WHAT YOU HAVE TO DO → Please rewrite the text of this listing with every "A LA UNE" changed to "EN VEDETTE" and everything else kept the same. Leave the pictures out.
..............................
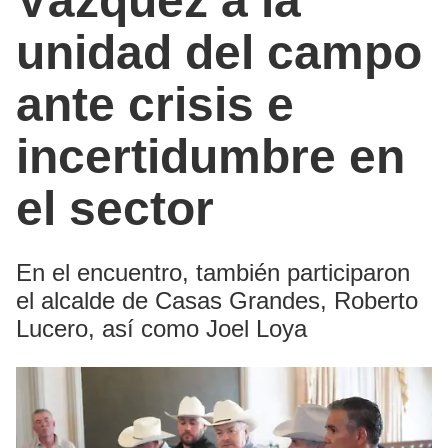
Vázquez a la
unidad del campo
ante crisis e
incertidumbre en
el sector
En el encuentro, también participaron
el alcalde de Casas Grandes, Roberto
Lucero, así como Joel Loya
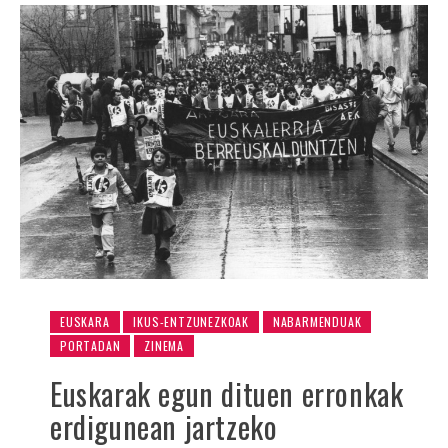
EUSKARA
IKUS-ENTZUNEZKOAK
NABARMENDUAK
PORTADAN
ZINEMA
Euskarak egun dituen erronkak
erdigunean jartzeko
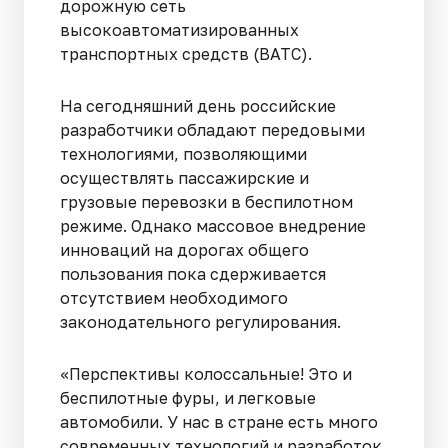
дорожную сеть
высокоавтоматизированных
транспортных средств (ВАТС).
На сегодняшний день российские
разработчики обладают передовыми
технологиями, позволяющими
осуществлять пассажирские и
грузовые перевозки в беспилотном
режиме. Однако массовое внедрение
инноваций на дорогах общего
пользования пока сдерживается
отсутствием необходимого
законодательного регулирования.
«Перспективы колоссальные! Это и
беспилотные фуры, и легковые
автомобили. У нас в стране есть много
современных технологий и разработок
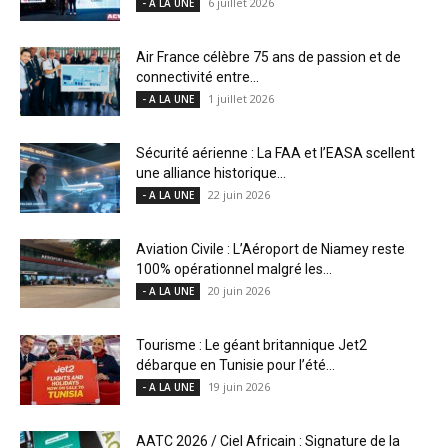
6 juillet 2026
- A LA UNE
Air France célèbre 75 ans de passion et de
connectivité entre...
1 juillet 2026
- A LA UNE
Sécurité aérienne : La FAA et l’EASA scellent
une alliance historique...
22 juin 2026
- A LA UNE
Aviation Civile : L’Aéroport de Niamey reste
100% opérationnel malgré les...
20 juin 2026
- A LA UNE
Tourisme : Le géant britannique Jet2
débarque en Tunisie pour l’été...
19 juin 2026
- A LA UNE
AATC 2026 / Ciel Africain : Signature de la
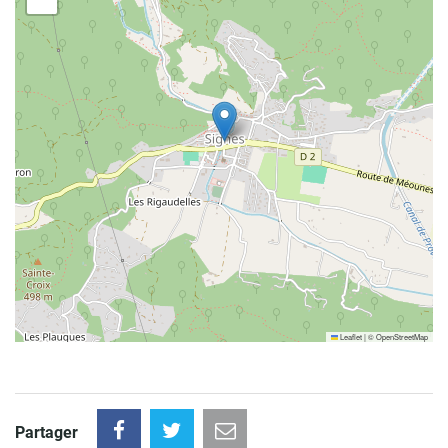
Leaflet
|
©
OpenStreetMap
Partager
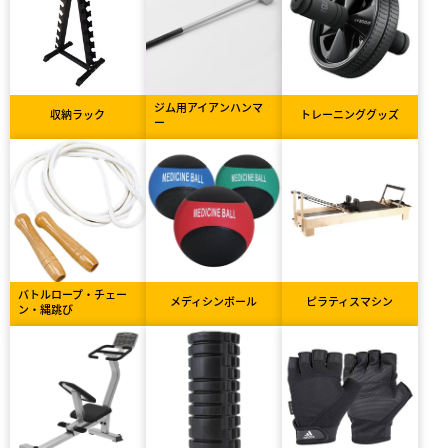
ジム用アイアンハンマ
収納ラック
トレーニンググッズ
ー
バトルロープ・チェー
メディシンボール
ピラティスマシン
ン・縄跳び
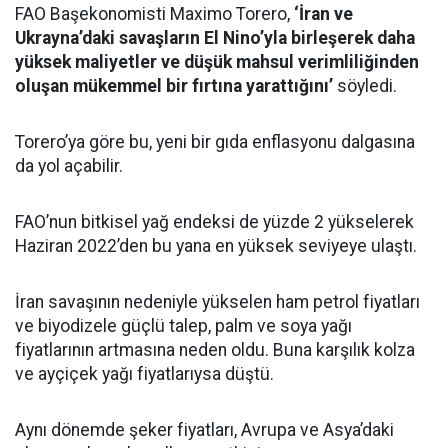
FAO Başekonomisti Maximo Torero,
‘İran ve
Ukrayna’daki savaşların El Nino’yla birleşerek daha
yüksek maliyetler ve düşük mahsul verimliliğinden
oluşan mükemmel bir fırtına yarattığını’
söyledi.
Torero’ya göre bu, yeni bir gıda enflasyonu dalgasına
da yol açabilir.
FAO’nun bitkisel yağ endeksi de yüzde 2 yükselerek
Haziran 2022’den bu yana en yüksek seviyeye ulaştı.
İran savaşının nedeniyle yükselen ham petrol fiyatları
ve biyodizele güçlü talep, palm ve soya yağı
fiyatlarının artmasına neden oldu. Buna karşılık kolza
ve ayçiçek yağı fiyatlarıysa düştü.
Aynı dönemde şeker fiyatları, Avrupa ve Asya’daki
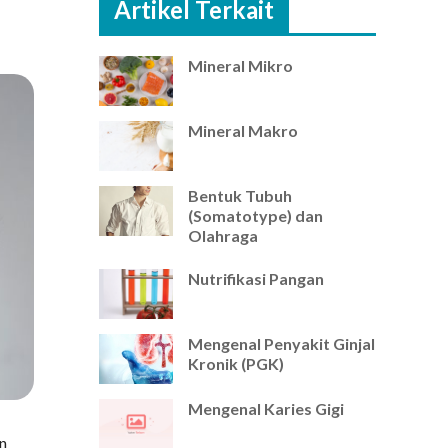
Artikel Terkait
Mineral Mikro
Mineral Makro
Bentuk Tubuh
(Somatotype) dan
Olahraga
Nutrifikasi Pangan
Mengenal Penyakit Ginjal
Kronik (PGK)
Mengenal Karies Gigi
an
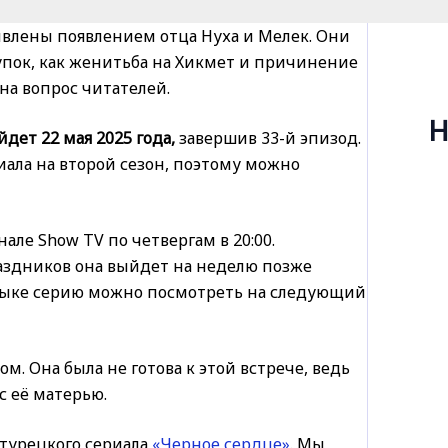
влены появлением отца Нуха и Мелек. Они
тупок, как женитьба на Хикмет и причинение
на вопрос читателей.
Н
дет 22 мая 2025 года,
завершив 33-й эпизод.
ала на второй сезон, поэтому можно
ле Show TV по четвергам в 20:00.
раздников она выйдет на неделю позже
зыке серию можно посмотреть на следующий
. Она была не готова к этой встрече, ведь
с её матерью.
турецкого сериала
«Черное сердце»
. Мы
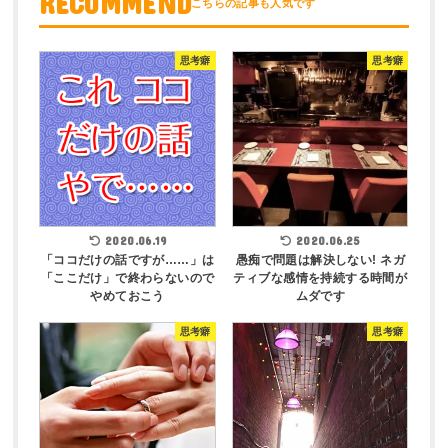
RECOMMEND
思考癖
思考癖
2020.06.19
2020.06.25
「ココだけの話ですが……」は
愚痴で問題は解決しない! ネガ
「ここだけ」で終わらないので
ティブな感情を持続する時間が
やめておこう
ムダです
思考癖
思考癖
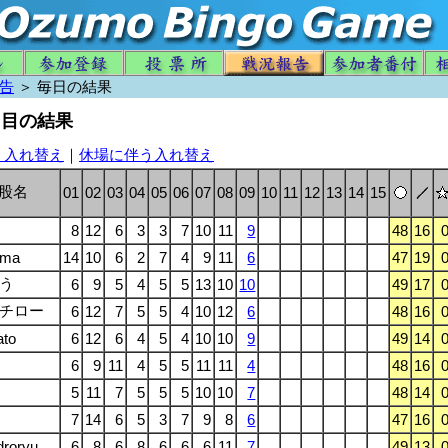
告
＞ 毎日の結果
日目の結果
う入れ替え
｜
休場に伴う入れ替え
股名
01
02
03
04
05
06
07
08
09
10
11
12
13
14
15
8
12
6
3
3
7
10
11
9
48
16
ama
14
10
6
2
7
4
9
11
6
47
19
う
6
9
5
4
5
5
13
10
10
49
17
チロー
6
12
7
5
5
4
10
12
6
48
16
ato
6
12
6
4
5
4
10
10
9
49
14
6
9
11
4
5
5
11
11
4
48
16
5
11
7
5
5
5
10
10
7
48
14
7
14
6
5
3
7
9
8
6
47
16
roryu
6
8
6
8
6
6
6
11
7
49
13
..............................
SOLUTION →
Vázquez a la
unidad del campo
ante crisis e
incertidumbre en
el sector
En el encuentro, también participaron
el alcalde de Casas Grandes, Roberto
Lucero, así como Joel Loya
EUSKARA
IKUS-ENTZUNEZKOAK
NABARMENDUAK
PORTADAN
ZINEMA
Euskarak egun dituen erronkak
erdigunean jartzeko
дорожную сеть
высокоавтоматизированных
транспортных средств (ВАТС).
На сегодняшний день российские
разработчики обладают передовыми
технологиями, позволяющими
осуществлять пассажирские и
грузовые перевозки в беспилотном
режиме. Однако массовое внедрение
инноваций на дорогах общего
пользования пока сдерживается
отсутствием необходимого
законодательного регулирования.
«Перспективы колоссальные! Это и
беспилотные фуры, и легковые
автомобили. У нас в стране есть много
современных технологий и разработок
6 juillet 2026
- EN VEDETTE
Air France célèbre 75 ans de passion et de
connectivité entre...
1 juillet 2026
- EN VEDETTE
Sécurité aérienne : La FAA et l’EASA scellent
une alliance historique...
22 juin 2026
- EN VEDETTE
Aviation Civile : L’Aéroport de Niamey reste
100% opérationnel malgré les...
20 juin 2026
- EN VEDETTE
Tourisme : Le géant britannique Jet2
débarque en Tunisie pour l’été...
19 juin 2026
- EN VEDETTE
AATC 2026 / Ciel Africain : Signature de la
Leaflet
|
©
OpenStreetMap
Partager
ジム用アイアンハンマ
収納ラック
トレーニンググッズ
ー
バトルロープ・チェー
メディシンボール
ピラティスマシン
ン・縄跳び
FAO Başekonomisti Maximo Torero,
‘İran ve
Ukrayna’daki savaşların El Nino’yla birleşerek daha
yüksek maliyetler ve düşük mahsul verimliliğinden
oluşan mükemmel bir fırtına yarattığını’
söyledi.
Torero’ya göre bu, yeni bir gıda enflasyonu dalgasına
da yol açabilir.
FAO’nun bitkisel yağ endeksi de yüzde 2 yükselerek
Haziran 2022’den bu yana en yüksek seviyeye ulaştı.
İran savaşının nedeniyle yükselen ham petrol fiyatları
ve biyodizele güçlü talep, palm ve soya yağı
fiyatlarının artmasına neden oldu. Buna karşılık kolza
ve ayçiçek yağı fiyatlarıysa düştü.
Aynı dönemde şeker fiyatları, Avrupa ve Asya’daki
Artikel Terkait
Mineral Mikro
Mineral Makro
Bentuk Tubuh
(Somatotype) dan
Olahraga
Nutrifikasi Pangan
Mengenal Penyakit Ginjal
Kronik (PGK)
Mengenal Karies Gigi
an
влены появлением отца Нуха и Мелек. Они
тупок, как женитьба на Хикмет и причинение
на вопрос читателей.
Н
дет 22 мая 2025 года,
завершив 33-й эпизод.
ала на второй сезон, поэтому можно
ле Show TV по четвергам в 20:00.
раздников она выйдет на неделю позже
зыке серию можно посмотреть на следующий
. Она была не готова к этой встрече, ведь
с её матерью.
турецкого сериала
«Черное сердце»
. Мы
RECOMMEND
思考癖
思考癖
2020.06.19
2020.06.25
「ココだけの話ですが……」は
愚痴で問題は解決しない! ネガ
「ここだけ」で終わらないので
ティブな感情を持続する時間が
やめておこう
ムダです
思考癖
思考癖
告
＞ 毎日の結果
日目の結果
う入れ替え
｜
休場に伴う入れ替え
股名
01
02
03
04
05
06
07
08
09
10
11
12
13
14
15
8
12
6
3
3
7
10
11
9
48
16
ama
14
10
6
2
7
4
9
11
6
47
19
う
6
9
5
4
5
5
13
10
10
49
17
チロー
6
12
7
5
5
4
10
12
6
48
16
ato
6
12
6
4
5
4
10
10
9
49
14
6
9
11
4
5
5
11
11
4
48
16
5
11
7
5
5
5
10
10
7
48
14
7
14
6
5
3
7
9
8
6
47
16
roryu
6
8
6
8
6
6
6
11
7
49
13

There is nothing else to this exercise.